Ivan. Era más joven que Michael, pero tal vez uno o dos años mayor que yo. Sin embargo, su conocimiento compensaba por mucha su corta edad. Sin duda era un experto en lo que hacía.

-¡Tierra a la vista! ¡Señor E., tenemos confirmación! Podemos atracar.

-Excelentes noticias, joven Grand y joven Müller. ¡Todos, prepárense! –Expresaba mientras subía con ellos, tocando mi hombro un momento mientras él seguía fijo en el horizonte–. Esta puede ser tu oportunidad, mantente listo.

-Sí señor.

Luego de haber atracado en el muelle y, por supuesto, de haber conseguido dejar toda la carga a sus respectivos proveedores, el señor E. se había hecho cargo de presentarme como uno más de su tripulación. En sus palabras más privadas era “una forma de hacerte pasar desapercibido”.

El trabajo de trasladar todo fue una lata total, pero valió la pena por el festín de bienvenida en el puerto.
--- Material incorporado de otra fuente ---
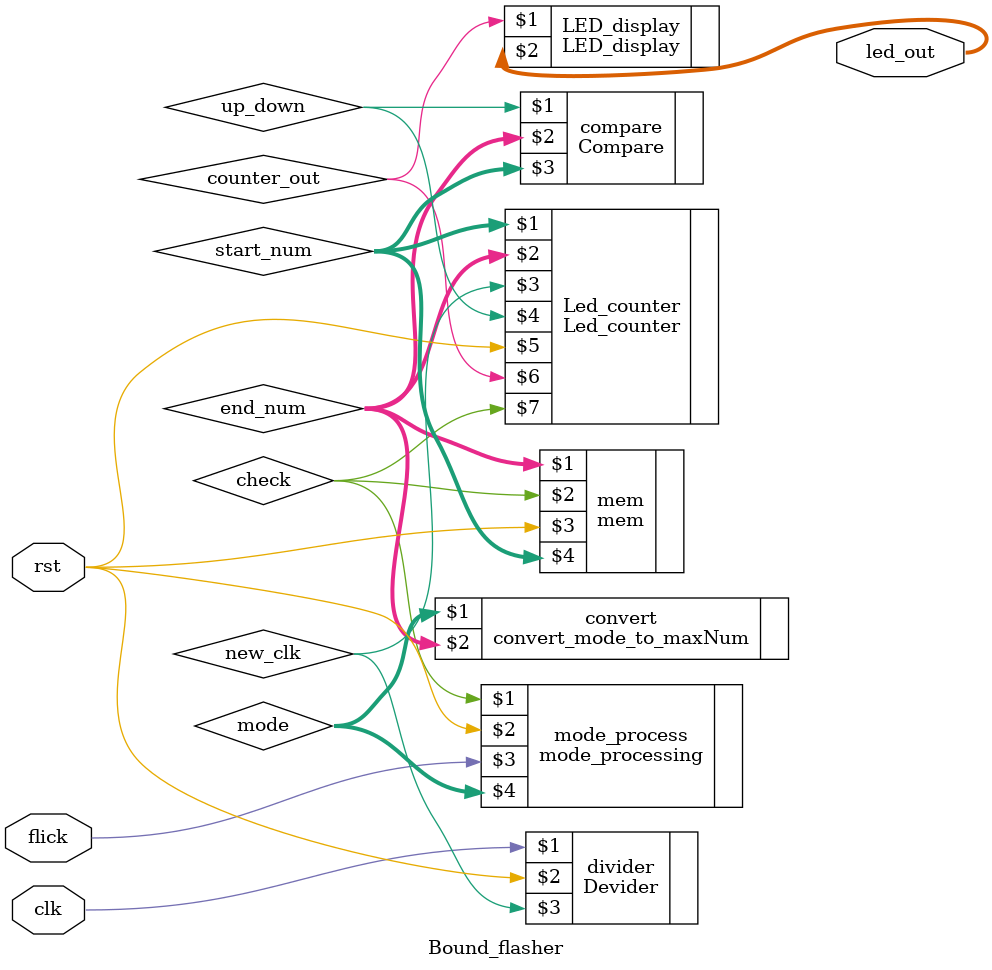
<source format=v>
module Bound_flasher( 	input 	rst,
								input 	clk,
								input 	flick,
								output reg  [15:0]  led_out
						);
	wire new_clk, up_down, check;
	wire [4:0] start_num;
	wire [4:0] end_num;
//	wire [4:0] pre_max_num;
//	wire [4:0] max_num;
	wire [2:0] mode;
	
	
	Devider divider(clk,rst,new_clk);
	Led_counter Led_counter(start_num,end_num, new_clk, 
									up_down, rst,counter_out,check);
	LED_display LED_display(counter_out, led_out);
	Compare compare(up_down,end_num,start_num);
	mem mem(end_num,check,rst,start_num);
	convert_mode_to_maxNum convert(mode, end_num);
	mode_processing mode_process(check, rst, flick, mode);
	
	
endmodule	
</source>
Había todo un manjar para ellos y para mí. Desde peces y mariscos, res y puerco, vegetales, frutas y pastas, pollo. Había de todo para recibirnos y sin duda alguna, era algo de lo que yo al menos no me arrepentiría de tener jamás.

-¿Sabes manejar los cubiertos?

-¿Eh?

-Los cubiertos –decía el doctor Francis en voz baja, señalando con la mirada–, ¿un poco de ayuda?

Miré mis manos, y percibí su mensaje al ver que la mayoría de los cubiertos seguían aún sobre la mesa y mis dedos pellizcaban solo de un tenedor pues era lo único que sabía medianamente manejar.

-Descuida –dijo Francis–. No tienes de que avergonzarte jovencito, es solo que no quisiera que alguien tan joven se desperdicie como muchos otros que no cuidan sus modales. ¿acepta mi ayuda?